I went to a riding instructor update clinic and just recently returned. It’s mandatory to attend these clinics every few years to maintain the instructor credentials. And it’s nerve racking … the travel, the being watched and critiqued over your teaching, and instructing riders you’ve never met before and will probably never see again.
I’ve been attending these clinics for 15 years and yet I never seemed to get used to it, I’d be anxious for months beforehand … the anxiety over this event spilled over into all other areas of life … affecting sleeping, affecting constipation, affecting energy level, etc. I love learning new things but I was never excited for these clinic “learning” experiences … on the contrary, it was really hard to take in new information or do anything else except to grin and bear it, persevering until the update clinic was over.
I tried to spice it up by going to interesting places like Steamboat Springs, Colorado for one update and by experimenting with having clinics from different lead instructors but the stress continued to blend into other areas of my life. I was a bundle of nerves. I still did it anyway … because that’s what I do … I push through and carry on towards the end goal, but I pay a terrible price doing it that way. Not at the expense of unfulfilled dreams (I do live my dreams), but rather it’s the ‘wear and tear’ that pushing through life causes on a body. I have my dream life, yet I haven’t been able to enjoy having it. Instead I feel that self-induced heavy load creating unnecessary muscle tension and pain.

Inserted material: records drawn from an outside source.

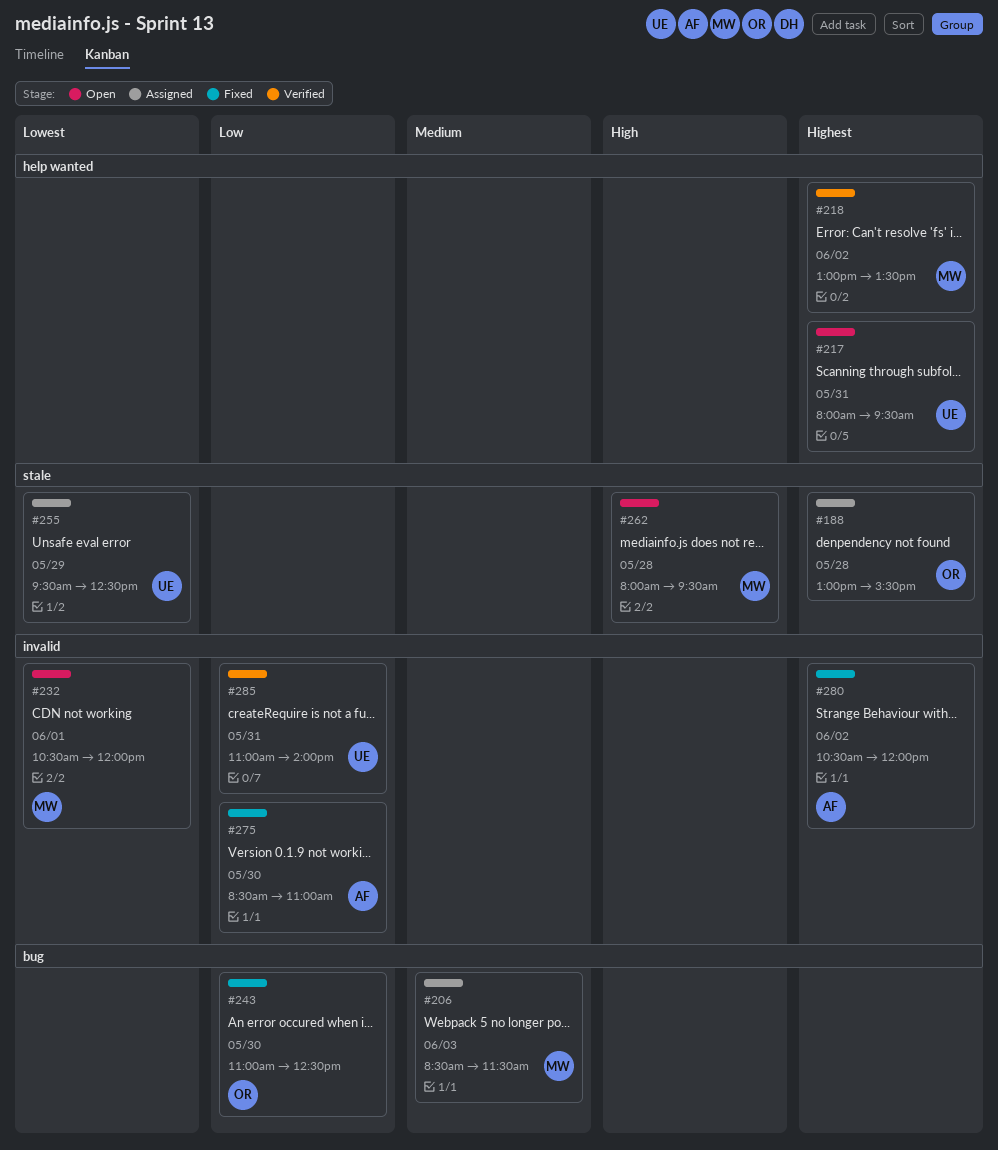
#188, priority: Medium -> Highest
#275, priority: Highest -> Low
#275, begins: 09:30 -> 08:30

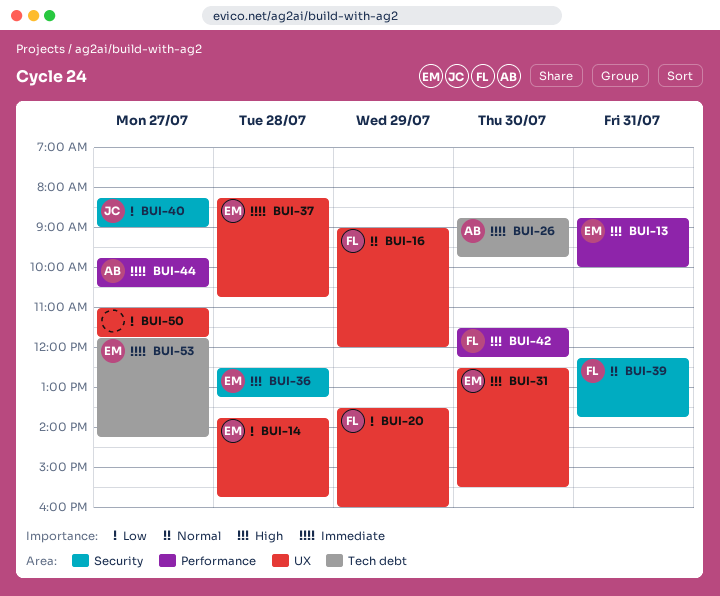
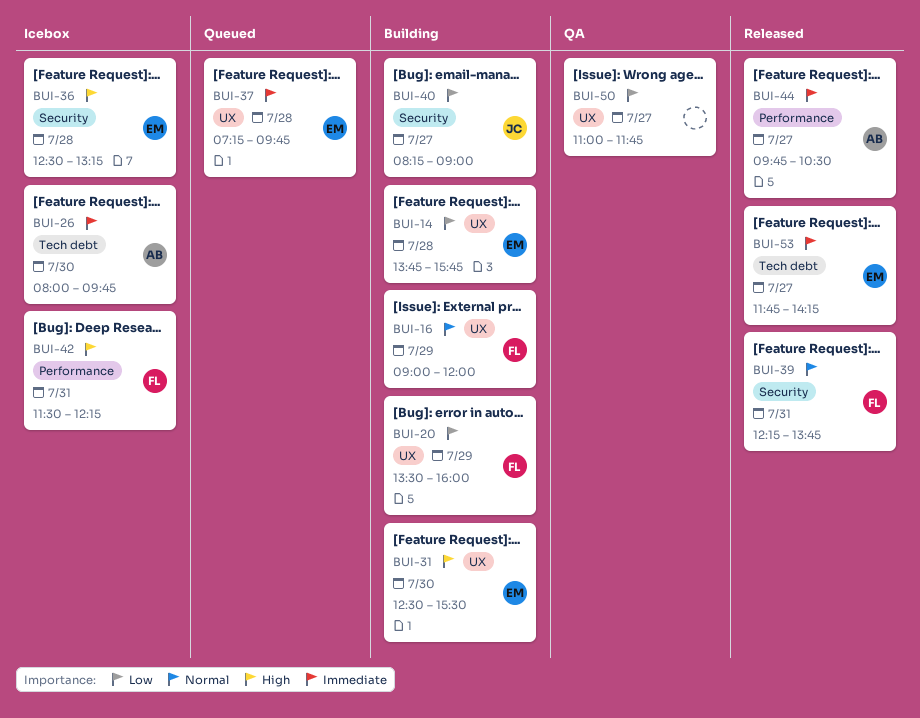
BUI-13: present -> none
BUI-26, begins: 08:45 -> 08:00
BUI-37, begins: 08:15 -> 07:15
BUI-37, ends: 10:45 -> 09:45
BUI-42, day: Jul 30 -> Jul 31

But something is changing. Really changing. A couple of years ago my body broke down from pushing through life and I’ve slowed down … was forced to actually. And I find I like a slower pace … it suits me. I don’t even canter much when I ride anymore and that surprises people and I’m ok with that. I’m enjoying life, relaxing, and smelling the proverbial roses along the way. I’m acknowledging my limits and not striving to be Wonder Woman anymore. And you know what, stress is no longer bleeding through into other areas of my life … it’s contained. Yes, there is still stress (that’s an unavoidable fact of life) but it’s only brief and is appropriate to the situation and I don’t lose sleep over it anymore.
This last update clinic I went to Vermont, the home of the founder and I had an amazing time. I learned a lot. I enjoyed the people. I slept at night. Yes, I was nervous when I taught but it was within the boundary of the teaching time. And when the evaluation time came at the end of the clinic, I felt good.
It just amazes me what happens when we stop pushing through life, slow down and start going with the flow of life. Saying no more often, being ok with our personal limits, and saying yes with integrity. Everything opens up and all of life feels like spring again. New and refreshed.